Task statement
Your answer should consist of every line from the records that holds the string "ReAvisa".
Top of Information given
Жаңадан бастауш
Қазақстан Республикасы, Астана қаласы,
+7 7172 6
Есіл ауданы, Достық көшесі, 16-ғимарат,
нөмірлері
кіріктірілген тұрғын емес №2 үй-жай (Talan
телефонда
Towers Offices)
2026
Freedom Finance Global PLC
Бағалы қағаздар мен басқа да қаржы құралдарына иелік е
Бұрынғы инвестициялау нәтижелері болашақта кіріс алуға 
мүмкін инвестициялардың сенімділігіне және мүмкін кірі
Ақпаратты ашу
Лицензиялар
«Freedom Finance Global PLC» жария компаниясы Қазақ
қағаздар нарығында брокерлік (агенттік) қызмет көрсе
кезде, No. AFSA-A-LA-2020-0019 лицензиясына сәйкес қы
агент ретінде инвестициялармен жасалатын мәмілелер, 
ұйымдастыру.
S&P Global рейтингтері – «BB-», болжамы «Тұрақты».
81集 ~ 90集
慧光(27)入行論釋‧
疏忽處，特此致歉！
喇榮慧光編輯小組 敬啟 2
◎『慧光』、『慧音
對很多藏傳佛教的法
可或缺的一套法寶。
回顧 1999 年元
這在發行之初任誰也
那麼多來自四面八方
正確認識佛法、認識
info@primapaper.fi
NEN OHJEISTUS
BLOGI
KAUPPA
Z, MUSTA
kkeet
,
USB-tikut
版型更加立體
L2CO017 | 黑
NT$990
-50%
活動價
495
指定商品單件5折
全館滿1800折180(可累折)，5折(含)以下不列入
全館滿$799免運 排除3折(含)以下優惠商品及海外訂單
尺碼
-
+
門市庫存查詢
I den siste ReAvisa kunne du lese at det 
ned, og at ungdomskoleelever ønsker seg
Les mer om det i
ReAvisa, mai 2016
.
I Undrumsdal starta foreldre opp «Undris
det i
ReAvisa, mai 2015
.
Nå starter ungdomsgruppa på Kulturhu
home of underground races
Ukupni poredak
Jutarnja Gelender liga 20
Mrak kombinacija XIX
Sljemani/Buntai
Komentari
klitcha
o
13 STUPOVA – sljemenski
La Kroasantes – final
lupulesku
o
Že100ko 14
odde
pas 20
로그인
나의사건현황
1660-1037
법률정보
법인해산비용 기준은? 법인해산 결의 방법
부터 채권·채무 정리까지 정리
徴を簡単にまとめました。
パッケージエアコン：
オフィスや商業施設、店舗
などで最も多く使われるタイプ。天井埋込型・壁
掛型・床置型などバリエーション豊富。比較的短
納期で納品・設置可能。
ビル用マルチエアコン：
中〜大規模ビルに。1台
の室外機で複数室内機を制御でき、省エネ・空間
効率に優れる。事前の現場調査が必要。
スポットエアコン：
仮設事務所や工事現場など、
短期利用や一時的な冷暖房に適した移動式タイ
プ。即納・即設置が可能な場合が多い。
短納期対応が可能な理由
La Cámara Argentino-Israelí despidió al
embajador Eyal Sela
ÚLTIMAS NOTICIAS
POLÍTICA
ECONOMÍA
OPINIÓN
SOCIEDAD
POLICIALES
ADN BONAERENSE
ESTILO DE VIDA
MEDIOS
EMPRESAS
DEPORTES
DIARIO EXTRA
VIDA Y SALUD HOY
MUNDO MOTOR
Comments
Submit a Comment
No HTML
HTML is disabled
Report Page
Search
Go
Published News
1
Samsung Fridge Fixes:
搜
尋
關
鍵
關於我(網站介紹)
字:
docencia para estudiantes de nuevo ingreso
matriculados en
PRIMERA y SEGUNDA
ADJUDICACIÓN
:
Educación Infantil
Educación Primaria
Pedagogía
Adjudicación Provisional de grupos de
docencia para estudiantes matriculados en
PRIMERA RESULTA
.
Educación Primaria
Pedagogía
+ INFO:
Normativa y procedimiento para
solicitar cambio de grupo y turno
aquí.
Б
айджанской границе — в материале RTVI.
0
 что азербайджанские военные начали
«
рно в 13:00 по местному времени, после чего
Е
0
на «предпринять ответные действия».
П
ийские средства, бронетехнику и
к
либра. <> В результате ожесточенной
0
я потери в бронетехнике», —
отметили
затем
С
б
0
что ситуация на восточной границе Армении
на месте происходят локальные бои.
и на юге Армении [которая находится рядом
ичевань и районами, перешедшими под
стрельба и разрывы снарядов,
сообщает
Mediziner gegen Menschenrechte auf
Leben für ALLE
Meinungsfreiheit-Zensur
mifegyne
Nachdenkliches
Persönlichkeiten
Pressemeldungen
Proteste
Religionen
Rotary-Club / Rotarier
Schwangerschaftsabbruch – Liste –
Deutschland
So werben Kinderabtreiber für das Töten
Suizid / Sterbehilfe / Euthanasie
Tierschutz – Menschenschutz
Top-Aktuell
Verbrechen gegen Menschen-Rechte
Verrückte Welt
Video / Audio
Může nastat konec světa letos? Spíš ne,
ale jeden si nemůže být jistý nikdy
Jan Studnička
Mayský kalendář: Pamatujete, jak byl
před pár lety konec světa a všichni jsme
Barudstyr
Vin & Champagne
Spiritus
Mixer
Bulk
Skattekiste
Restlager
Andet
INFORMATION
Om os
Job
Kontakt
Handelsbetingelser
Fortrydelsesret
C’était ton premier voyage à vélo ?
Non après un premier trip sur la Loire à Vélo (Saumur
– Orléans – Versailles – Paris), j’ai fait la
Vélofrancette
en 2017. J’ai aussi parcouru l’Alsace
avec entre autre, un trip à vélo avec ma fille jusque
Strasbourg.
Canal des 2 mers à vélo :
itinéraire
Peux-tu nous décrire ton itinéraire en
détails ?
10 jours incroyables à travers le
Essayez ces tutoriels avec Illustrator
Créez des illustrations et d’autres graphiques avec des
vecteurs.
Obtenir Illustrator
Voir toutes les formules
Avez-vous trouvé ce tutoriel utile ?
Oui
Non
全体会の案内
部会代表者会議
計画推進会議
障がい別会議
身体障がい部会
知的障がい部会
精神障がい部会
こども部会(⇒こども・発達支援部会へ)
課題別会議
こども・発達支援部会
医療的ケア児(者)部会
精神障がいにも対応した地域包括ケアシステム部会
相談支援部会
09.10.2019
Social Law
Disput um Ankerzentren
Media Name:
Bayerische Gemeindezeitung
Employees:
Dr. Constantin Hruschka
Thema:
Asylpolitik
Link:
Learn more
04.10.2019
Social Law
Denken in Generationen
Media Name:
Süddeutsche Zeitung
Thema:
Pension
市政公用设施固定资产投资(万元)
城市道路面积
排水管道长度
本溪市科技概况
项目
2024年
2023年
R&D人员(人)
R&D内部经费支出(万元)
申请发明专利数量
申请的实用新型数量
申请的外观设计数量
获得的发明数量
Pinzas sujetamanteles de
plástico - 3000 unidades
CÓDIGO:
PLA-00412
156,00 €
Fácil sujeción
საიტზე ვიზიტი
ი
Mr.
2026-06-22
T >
Bottom of Information given
Answer to the problem
I den siste ReAvisa kunne du lese at det 
ReAvisa, mai 2016
ReAvisa, mai 2015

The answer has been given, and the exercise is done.